▸ **Task directions**
Go through the records below and return each line that has "Blog" in it.

[Extracted page text data]
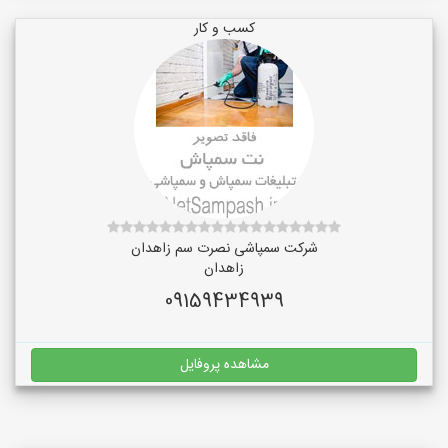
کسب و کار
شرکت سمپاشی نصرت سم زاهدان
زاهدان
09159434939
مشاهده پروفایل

* * *

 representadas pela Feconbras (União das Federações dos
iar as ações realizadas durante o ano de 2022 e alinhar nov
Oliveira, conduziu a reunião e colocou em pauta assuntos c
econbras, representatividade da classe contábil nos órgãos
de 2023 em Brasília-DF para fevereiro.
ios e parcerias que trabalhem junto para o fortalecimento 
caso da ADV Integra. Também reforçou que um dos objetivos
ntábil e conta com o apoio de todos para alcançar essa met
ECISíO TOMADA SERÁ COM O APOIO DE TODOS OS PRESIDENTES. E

==

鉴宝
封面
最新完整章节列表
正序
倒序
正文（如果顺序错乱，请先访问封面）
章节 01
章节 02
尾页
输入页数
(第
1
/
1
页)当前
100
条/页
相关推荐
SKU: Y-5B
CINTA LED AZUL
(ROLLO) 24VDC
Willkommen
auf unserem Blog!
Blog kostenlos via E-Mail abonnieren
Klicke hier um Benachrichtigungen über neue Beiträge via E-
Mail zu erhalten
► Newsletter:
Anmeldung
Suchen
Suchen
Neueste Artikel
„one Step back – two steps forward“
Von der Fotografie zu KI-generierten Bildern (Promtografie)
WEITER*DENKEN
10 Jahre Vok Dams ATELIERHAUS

▸ **Answer box**
auf unserem Blog!
Blog kostenlos via E-Mail abonnieren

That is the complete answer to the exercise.